What I wanted it to do
Before writing much, I wrote down every feature I wanted, and it was a long list.
I wanted to pick a video file and choose where to save the clips. I wanted control over the output, so resolution, aspect ratio, output format, and bitrate, with an option to just keep the original settings when I was in a hurry. I wanted scene detection, so the tool could find the cuts in a movie on its own, and a slider to set the longest a scene could be, somewhere in the range of five to thirty five seconds. I wanted to choose how long the extracted clips would be.
At that early stage I went even further. I wanted the tool to transcribe the audio and give me a quick summary, so I planned to use Whisper, which is a speech to text system that listens to audio and writes out the words. And I wanted start, pause, and resume buttons, plus a progress bar, so a long job would not just freeze the window or crash without explanation.
Looking back, that was far too much for a first version. But at the time I wanted everything.
How the first version actually worked
A few technical pieces made the first version function, and they are worth explaining simply.
Because processing a whole movie takes time, I could not let it run on the main part of the program, or the window would freeze completely while it worked, looking like it had crashed. So I ran the heavy processing on a separate thread, which is just a way of doing a long job in the background while the window stays awake and responsive. That is also what let the progress bar update as it went.
I added a check at startup that looked for the tools the program depended on, like FFmpeg, before it tried to run, so that if something was missing it could say so clearly instead of failing in a confusing way later.
And I gave it a dark theme, a dark blue background, because I wanted it to look like real software, not a plain grey school project.
The first time I opened it and watched it actually pull clips out of a real movie, that feeling is hard to explain. I built that. No degree, just stubbornness, a clear idea, and a willingness to keep testing until it worked.
Where it went wrong
Here is the honest part. It worked, but it was a mess. I had stuffed in every feature I could think of, including ones I did not really need, like the Whisper transcription, which dragged in heavy extra software and slowed everything down. The screen was crowded with options. One slider would not even show its value while I dragged it, so I could not tell what I was setting. It looked busy and felt heavy.
I did not realise it yet, but I had made the most common beginner mistake. I thought more features meant a better tool. They do not. A tool that tries to do everything usually does nothing well, and it confuses the person using it, even when that person is you.
Next
So I had a working tool that was also a cluttered, heavy mess. The next step was not adding more. It was the opposite. I had to look at my own creation, admit it was ugly, and start cutting things away, starting with that heavy transcription feature. That is the next post, where I rebuilt the whole look and learned that deleting features, and the dependencies behind them, can make software better.
What is FFmpeg, and why use it instead of a ready made library?

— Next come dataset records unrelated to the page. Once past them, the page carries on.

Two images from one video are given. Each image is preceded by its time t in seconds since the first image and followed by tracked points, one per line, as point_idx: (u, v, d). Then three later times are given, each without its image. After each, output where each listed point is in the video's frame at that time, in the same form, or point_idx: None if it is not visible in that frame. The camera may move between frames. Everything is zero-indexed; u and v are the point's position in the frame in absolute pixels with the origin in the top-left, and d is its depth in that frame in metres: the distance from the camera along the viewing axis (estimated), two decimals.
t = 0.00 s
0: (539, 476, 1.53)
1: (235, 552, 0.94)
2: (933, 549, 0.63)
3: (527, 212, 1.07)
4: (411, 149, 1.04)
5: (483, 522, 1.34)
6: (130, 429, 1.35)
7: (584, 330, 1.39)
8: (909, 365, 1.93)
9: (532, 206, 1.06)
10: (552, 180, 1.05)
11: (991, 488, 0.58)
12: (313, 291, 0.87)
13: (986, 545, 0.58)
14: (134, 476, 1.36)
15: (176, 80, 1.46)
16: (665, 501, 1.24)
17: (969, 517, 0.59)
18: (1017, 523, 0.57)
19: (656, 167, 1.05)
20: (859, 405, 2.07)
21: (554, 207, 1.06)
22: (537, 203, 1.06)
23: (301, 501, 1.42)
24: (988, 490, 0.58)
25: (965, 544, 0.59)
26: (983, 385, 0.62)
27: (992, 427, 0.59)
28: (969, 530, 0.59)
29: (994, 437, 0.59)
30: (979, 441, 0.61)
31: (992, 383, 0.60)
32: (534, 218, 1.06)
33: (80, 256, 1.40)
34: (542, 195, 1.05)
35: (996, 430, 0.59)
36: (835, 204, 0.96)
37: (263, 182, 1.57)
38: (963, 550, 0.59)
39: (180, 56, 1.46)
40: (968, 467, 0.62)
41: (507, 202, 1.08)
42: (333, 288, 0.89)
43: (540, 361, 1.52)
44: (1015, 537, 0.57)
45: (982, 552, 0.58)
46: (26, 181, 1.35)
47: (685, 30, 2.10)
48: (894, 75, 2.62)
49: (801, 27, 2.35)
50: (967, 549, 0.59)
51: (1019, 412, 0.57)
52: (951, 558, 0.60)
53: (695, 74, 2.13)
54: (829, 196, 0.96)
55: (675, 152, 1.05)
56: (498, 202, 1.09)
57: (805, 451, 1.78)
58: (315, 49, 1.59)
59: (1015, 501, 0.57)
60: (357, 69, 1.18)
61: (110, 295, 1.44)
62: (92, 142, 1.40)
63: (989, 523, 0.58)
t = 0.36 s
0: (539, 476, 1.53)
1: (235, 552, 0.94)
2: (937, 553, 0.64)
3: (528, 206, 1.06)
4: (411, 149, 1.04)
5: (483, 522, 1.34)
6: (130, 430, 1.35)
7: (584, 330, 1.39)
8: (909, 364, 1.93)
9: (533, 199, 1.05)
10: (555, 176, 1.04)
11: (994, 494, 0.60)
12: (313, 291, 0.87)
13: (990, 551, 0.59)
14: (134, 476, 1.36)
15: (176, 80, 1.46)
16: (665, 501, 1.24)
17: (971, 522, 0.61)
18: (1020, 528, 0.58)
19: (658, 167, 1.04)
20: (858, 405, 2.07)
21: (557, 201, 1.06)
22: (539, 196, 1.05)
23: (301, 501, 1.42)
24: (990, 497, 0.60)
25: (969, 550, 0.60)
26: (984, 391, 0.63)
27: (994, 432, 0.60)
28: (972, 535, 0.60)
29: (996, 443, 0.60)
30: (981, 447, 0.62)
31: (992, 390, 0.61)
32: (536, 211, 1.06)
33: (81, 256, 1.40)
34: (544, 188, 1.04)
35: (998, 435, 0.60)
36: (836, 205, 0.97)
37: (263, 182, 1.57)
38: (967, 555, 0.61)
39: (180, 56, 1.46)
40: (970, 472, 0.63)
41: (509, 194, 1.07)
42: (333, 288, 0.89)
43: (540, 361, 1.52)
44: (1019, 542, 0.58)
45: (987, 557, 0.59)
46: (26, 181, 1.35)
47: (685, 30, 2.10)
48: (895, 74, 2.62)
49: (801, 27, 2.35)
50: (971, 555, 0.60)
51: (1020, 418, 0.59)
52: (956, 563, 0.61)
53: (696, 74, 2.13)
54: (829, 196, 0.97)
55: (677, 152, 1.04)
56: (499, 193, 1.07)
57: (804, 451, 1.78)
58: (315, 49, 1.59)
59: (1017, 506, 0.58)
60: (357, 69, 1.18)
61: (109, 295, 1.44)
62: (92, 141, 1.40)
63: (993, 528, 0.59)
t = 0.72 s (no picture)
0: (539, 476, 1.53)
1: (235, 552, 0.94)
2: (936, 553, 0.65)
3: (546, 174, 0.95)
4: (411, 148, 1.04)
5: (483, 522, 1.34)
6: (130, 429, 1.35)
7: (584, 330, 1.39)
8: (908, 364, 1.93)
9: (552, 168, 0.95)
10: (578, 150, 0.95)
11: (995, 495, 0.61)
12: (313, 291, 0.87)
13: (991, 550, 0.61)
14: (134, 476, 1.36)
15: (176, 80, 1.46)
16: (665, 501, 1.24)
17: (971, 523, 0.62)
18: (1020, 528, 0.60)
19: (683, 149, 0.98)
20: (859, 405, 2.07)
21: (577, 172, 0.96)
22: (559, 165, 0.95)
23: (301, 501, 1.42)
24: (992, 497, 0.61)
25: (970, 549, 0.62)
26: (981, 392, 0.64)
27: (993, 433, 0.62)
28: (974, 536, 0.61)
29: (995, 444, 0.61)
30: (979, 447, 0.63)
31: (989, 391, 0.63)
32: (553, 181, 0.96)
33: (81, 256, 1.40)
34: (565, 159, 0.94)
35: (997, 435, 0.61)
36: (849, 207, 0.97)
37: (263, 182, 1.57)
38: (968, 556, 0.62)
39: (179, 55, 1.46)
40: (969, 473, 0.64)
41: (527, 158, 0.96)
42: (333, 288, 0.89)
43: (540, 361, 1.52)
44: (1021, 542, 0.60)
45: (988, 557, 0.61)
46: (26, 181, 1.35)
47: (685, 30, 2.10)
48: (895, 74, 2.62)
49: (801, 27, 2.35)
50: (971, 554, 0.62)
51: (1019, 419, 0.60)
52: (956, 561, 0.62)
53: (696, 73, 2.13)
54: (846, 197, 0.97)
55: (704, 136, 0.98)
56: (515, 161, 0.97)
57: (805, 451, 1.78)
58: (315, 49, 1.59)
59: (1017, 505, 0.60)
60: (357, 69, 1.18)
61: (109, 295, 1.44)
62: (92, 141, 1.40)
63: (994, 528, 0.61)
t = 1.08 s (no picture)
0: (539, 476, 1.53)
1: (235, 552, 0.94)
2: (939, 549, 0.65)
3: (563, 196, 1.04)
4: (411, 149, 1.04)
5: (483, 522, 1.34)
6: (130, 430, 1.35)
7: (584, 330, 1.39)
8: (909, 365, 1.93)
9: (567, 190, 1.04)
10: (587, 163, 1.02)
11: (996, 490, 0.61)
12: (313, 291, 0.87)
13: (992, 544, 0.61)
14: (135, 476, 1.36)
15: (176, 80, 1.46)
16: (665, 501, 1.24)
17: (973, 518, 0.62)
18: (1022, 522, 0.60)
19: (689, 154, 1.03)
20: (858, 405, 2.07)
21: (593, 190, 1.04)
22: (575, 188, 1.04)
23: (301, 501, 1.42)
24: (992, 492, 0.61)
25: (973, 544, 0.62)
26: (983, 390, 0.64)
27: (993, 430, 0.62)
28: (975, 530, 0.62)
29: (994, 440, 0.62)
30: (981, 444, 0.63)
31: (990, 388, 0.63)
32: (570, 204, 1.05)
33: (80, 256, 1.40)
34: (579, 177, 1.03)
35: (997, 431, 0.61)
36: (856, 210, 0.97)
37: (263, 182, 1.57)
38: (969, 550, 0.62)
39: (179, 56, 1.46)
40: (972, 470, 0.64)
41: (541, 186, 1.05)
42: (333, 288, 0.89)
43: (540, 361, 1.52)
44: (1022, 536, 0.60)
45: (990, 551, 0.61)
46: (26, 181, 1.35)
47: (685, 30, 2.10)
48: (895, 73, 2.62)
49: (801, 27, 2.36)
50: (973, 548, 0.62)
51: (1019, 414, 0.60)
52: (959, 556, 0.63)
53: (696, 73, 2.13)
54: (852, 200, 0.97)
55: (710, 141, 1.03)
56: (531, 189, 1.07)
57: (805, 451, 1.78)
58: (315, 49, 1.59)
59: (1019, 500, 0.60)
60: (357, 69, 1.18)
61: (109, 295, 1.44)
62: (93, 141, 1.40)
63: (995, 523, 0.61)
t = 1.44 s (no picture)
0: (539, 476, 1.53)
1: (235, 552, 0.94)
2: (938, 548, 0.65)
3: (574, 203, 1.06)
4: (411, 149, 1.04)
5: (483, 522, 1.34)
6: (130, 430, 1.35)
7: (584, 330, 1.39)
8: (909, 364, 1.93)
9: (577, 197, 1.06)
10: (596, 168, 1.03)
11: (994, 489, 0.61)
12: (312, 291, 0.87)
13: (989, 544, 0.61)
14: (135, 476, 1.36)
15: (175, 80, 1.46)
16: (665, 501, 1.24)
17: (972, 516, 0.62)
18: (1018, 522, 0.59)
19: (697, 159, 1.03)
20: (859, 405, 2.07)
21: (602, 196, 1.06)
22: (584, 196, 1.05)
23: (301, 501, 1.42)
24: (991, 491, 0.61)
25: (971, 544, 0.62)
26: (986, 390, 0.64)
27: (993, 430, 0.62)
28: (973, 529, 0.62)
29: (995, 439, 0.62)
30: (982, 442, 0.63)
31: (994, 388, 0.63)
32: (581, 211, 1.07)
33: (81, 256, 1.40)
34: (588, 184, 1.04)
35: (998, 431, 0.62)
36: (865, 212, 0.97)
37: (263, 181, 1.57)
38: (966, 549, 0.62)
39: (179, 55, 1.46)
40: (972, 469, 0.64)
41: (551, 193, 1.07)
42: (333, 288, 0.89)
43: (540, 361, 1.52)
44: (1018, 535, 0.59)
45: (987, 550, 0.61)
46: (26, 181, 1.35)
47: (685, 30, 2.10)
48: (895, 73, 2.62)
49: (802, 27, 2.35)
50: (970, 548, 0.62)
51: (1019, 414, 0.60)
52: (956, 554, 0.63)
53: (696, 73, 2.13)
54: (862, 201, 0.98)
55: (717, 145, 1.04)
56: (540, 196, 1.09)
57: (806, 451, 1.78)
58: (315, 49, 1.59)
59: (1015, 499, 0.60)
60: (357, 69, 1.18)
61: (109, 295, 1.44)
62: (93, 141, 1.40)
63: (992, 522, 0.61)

FFmpeg is a free, powerful program that handles almost any video or audio task, cutting, converting, resizing, and more. Most video software is built on top of it. Using it directly meant my program just had to send it the right instructions, which gave me far more control than a simpler ready made library would have.
Why Tkinter for the interface?
Because it comes built into Python, so there is nothing extra to install, and it makes real desktop windows that run anywhere Python runs. It is not the most beautiful tool, but for a first desktop app, simple and dependable beats pretty.
What does running the work on a separate thread actually mean?
It means doing the slow job, processing the video, in the background, so the window stays awake and responsive instead of freezing. Without that, a long task makes the whole program look frozen and crashed, even though it is just busy.